About this task.
Resume the article on Ndovu Wealth below, writing on from the point where it stops.

At a time when Africa records over US$53 billion in annual remittances and more than US$200 billion in on-chain crypto activity across Sub-Saharan Africa, a paradox persists, vast pools of capital remain largely disconnected from productive investment opportunities.
Founded in 2022 by Radhika Bhachu and Rogito Nyageri, Kenyan startup Ndovu Wealth stages itself as the institutional bridge to close that gap.
The CMA-licensed platform combines artificial intelligence, blockchain infrastructure, and regulatory compliance to unify access to pan-African investments, global stocks and ETFs, as well as crypto, all within a single, mobile-integrated ecosystem.
“Prior to Ndovu, the everyday African could not access global markets with as little as US$50, despite Africans being global citizens,” Bhachu said, underscoring the accessibility gap the company aims to eliminate.
What Is Ndovu Wealth?
Ndovu Wealth describes itself as an AI-powered, regulated DeFi bridge for African capital markets. In practical terms, it is an investment platform that enables users to deploy relatively small amounts of capital into diversified asset classes.
This includes African markets, global equities and ETFs, and digital assets, through a tokenisation infrastructure built on blockchain rails.
Unlike many crypto-native platforms operating in regulatory grey zones, Ndovu is licensed by the Capital Markets Authority (CMA) in its operating jurisdictions. The startup positions itself as a compliant intersection between traditional asset management and decentralised finance.
The startup integrates with mobile money systems, lowering entry barriers for retail investors who may not have access to traditional brokerage accounts.
Bhachu’s vision stems from her background in asset management, where digital investing was seamless. She observed that similar ease of access was largely absent for everyday Africans.
“The traditional options available in the market required high investment amounts, had long account opening processes, and were expensive,” she noted.
Ndovu’s core proposition is to collapse those frictions into a unified, 24/7 digital investment experience.
The Problem Ndovu Is Solving, And How It Operates
Africa’s investment landscape is fragmented across borders, currencies, and asset classes. Investors often face prohibitive foreign exchange (FX) costs, illiquid local markets, multiple account requirements for different products, and trading hours that do not align with diaspora schedules.
The result, according to Bhachu, is “a paradoxical disconnect where enormous capital sits uninvested, while Africa’s fastest-growing digital economy lacks institutional bridges to channel this wealth into tangible opportunities.”
Ndovu addresses this structural inefficiency through tokenisation, representing investment assets digitally on blockchain infrastructure, and layering AI-driven portfolio management tools on top. This enables fractional investing, streamlined onboarding, and cross-border accessibility.

Material supplied.
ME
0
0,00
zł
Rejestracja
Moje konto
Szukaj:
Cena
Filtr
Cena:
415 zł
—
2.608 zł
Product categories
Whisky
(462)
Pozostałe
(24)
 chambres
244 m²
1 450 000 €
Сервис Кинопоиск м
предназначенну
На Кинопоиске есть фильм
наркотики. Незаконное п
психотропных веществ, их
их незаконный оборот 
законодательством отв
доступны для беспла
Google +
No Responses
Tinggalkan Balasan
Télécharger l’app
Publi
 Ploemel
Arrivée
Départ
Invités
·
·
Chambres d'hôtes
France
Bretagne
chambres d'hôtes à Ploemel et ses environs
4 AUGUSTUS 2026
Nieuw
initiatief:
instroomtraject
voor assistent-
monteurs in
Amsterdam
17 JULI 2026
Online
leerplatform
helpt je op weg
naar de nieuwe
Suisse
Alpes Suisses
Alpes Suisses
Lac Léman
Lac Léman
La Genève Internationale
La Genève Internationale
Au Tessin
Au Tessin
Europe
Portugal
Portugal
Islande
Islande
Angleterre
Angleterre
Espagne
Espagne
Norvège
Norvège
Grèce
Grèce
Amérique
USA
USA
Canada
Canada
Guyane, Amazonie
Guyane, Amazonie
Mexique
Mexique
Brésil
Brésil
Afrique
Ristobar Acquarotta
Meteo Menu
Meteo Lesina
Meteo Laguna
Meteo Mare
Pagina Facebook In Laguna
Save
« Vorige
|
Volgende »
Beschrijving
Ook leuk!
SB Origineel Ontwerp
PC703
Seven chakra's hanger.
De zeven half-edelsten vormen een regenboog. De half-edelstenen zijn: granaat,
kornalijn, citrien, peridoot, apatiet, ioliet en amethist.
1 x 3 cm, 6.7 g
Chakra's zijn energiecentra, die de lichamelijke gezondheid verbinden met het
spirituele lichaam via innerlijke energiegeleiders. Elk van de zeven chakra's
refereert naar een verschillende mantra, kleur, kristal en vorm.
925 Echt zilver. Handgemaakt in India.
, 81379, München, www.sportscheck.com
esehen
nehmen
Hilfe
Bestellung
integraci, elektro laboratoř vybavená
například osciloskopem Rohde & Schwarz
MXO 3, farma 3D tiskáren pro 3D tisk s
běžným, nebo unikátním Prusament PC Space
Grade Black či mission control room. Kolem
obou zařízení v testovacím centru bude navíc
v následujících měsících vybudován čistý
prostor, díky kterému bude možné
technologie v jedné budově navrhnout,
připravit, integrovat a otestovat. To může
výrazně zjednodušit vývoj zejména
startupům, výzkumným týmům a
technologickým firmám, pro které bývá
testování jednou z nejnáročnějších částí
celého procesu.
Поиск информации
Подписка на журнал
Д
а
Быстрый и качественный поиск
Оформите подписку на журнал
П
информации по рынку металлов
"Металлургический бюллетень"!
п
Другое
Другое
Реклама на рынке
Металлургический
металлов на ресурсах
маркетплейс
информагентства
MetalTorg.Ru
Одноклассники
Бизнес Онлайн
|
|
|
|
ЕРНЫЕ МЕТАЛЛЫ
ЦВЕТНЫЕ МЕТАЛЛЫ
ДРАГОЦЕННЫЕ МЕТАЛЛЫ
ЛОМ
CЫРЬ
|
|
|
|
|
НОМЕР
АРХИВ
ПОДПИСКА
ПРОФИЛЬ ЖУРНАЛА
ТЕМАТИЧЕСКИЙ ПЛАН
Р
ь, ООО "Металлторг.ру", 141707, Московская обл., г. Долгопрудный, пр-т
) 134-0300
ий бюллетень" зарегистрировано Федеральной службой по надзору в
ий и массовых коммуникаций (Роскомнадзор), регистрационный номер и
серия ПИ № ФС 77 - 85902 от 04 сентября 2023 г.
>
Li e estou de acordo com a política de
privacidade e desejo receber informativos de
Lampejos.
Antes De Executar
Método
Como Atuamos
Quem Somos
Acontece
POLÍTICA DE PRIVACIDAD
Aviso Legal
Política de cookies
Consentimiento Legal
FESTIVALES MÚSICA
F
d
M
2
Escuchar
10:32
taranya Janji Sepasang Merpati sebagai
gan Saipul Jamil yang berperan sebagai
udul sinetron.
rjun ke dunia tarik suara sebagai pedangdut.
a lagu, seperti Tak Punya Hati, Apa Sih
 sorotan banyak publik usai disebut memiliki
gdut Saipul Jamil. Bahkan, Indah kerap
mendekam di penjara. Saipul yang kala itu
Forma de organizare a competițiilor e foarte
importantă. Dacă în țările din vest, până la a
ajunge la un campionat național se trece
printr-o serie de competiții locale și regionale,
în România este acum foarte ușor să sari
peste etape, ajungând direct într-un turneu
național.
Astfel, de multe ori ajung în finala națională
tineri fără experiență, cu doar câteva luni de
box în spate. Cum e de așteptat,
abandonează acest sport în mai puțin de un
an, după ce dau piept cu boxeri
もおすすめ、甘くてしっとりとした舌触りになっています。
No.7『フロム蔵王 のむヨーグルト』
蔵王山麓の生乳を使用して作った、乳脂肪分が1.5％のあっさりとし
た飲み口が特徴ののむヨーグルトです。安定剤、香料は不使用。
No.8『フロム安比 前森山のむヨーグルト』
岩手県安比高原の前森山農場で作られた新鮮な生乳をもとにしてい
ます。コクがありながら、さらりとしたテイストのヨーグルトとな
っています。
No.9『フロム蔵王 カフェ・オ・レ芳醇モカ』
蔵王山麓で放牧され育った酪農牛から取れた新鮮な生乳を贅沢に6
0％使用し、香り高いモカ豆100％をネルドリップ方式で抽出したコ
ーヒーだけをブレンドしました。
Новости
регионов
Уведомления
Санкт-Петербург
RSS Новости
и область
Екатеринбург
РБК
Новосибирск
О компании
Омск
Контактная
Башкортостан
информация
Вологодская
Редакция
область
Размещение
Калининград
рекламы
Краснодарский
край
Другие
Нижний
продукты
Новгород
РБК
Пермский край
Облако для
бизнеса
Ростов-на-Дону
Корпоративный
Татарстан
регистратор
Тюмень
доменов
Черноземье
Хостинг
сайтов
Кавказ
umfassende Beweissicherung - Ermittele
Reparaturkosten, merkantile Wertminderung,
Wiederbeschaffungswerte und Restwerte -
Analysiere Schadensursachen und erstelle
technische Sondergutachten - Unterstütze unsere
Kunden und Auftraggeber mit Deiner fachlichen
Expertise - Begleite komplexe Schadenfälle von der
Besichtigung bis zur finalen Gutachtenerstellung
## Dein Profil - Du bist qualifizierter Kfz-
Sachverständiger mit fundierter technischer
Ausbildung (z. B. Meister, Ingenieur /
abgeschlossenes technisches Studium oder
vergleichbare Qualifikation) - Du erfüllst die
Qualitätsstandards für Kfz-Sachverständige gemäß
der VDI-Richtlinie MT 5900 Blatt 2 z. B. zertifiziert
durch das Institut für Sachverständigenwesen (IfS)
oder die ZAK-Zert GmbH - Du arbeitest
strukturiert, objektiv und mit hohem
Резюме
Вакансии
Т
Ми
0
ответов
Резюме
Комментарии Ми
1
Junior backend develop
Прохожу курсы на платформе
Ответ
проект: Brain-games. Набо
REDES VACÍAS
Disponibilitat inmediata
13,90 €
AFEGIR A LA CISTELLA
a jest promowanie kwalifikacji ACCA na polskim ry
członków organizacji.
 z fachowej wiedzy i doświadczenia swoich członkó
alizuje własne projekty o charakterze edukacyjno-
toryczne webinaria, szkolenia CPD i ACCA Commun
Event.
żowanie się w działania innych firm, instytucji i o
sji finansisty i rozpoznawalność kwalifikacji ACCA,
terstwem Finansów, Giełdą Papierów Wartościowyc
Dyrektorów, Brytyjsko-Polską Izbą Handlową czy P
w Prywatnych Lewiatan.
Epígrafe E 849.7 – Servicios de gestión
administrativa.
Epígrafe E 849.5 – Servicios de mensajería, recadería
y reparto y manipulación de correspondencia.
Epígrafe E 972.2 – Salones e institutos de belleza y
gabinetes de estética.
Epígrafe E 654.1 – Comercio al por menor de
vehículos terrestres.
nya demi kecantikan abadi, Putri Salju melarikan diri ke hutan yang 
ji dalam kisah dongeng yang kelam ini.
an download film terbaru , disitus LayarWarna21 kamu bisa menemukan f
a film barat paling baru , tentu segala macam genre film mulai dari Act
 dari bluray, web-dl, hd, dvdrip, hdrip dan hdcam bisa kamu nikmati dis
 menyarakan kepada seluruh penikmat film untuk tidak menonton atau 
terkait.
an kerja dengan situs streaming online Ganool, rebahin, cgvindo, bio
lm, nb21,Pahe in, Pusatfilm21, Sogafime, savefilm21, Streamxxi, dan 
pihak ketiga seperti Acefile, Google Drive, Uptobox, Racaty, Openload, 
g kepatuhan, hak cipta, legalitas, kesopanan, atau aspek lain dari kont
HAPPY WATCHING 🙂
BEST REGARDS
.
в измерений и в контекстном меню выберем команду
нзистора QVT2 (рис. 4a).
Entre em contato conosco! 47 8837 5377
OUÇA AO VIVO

Written response.
By combining regulatory licensing with decentralised rails, the platform seeks to modernise capital flows without abandoning compliance safeguards. In essence, Ndovu operates as both a regulated fund manager and a technology infrastructure layer.
This allows investors to allocate funds into diversified portfolios while the backend leverages blockchain to improve efficiency, settlement speed, and transparency.
What Makes Ndovu Unique
Several elements distinguish Ndovu in a crowded fintech ecosystem. First is its regulatory-first approach. In markets where trust deficits and scams have eroded consumer confidence, licensing becomes a strategic differentiator.
The founding team’s background in institutional finance, including experience in globally respected financial institutions, has shaped its compliance posture.
Second is its hybrid positioning. While many DeFi platforms operate outside formal oversight, Ndovu integrates decentralised infrastructure within a licensed asset management framework. This “regulated DeFi bridge” model allows it to attract both retail and diaspora investors who require institutional credibility.
Third is its cultural market insight. Ndovu initially adopted a Robinhood-style pricing model, charging just 1% in assets under management (AUM) fees. However, the market reacted unexpectedly.
“The market perceived Ndovu to be a scam as traditional asset managers charge 2–5 per cent in AUM fees,” Bhachu explained.
After increasing fees to between 2–4.5%, the company experienced significantly higher inflows, a reminder that in African financial markets, perceived legitimacy can be closely tied to pricing signals.
Additionally, while technology underpins the product, Ndovu acknowledges the enduring importance of human relationships.
“Technology is an enabler, however customer acquisition and conversion remains led by relationship managers. This approach doubled Ndovu’s sign up to conversion rate,” Bhachu said.
The Startup’s Traction and Market Capacity
Since launching in 2022, Ndovu has scaled across East Africa and beyond. The platform currently serves clients in 43 countries, has more than 200,000 users, manages over US$10.5 million in assets, and has recorded more than US$21 million in cumulative deposits.
It operates in Kenya, Rwanda, and Uganda, with short-term expansion plans targeting Zambia, the Democratic Republic of Congo, Ethiopia, and Angola.
The company’s growth has been supported by venture capital backing. In October 2023, Ndovu secured a US$2.3 million pre-seed round from a consortium of investors including 4DX Ventures, Plug and Play, Enza Capital, Mercy Corps Ventures, Future Africa, and Oui Capital.
Given Africa’s growing middle class, expanding diaspora, and accelerating digital adoption, Ndovu’s market opportunity sits at the intersection of remittance flows, retail investing demand, and crypto-native capital seeking compliant channels.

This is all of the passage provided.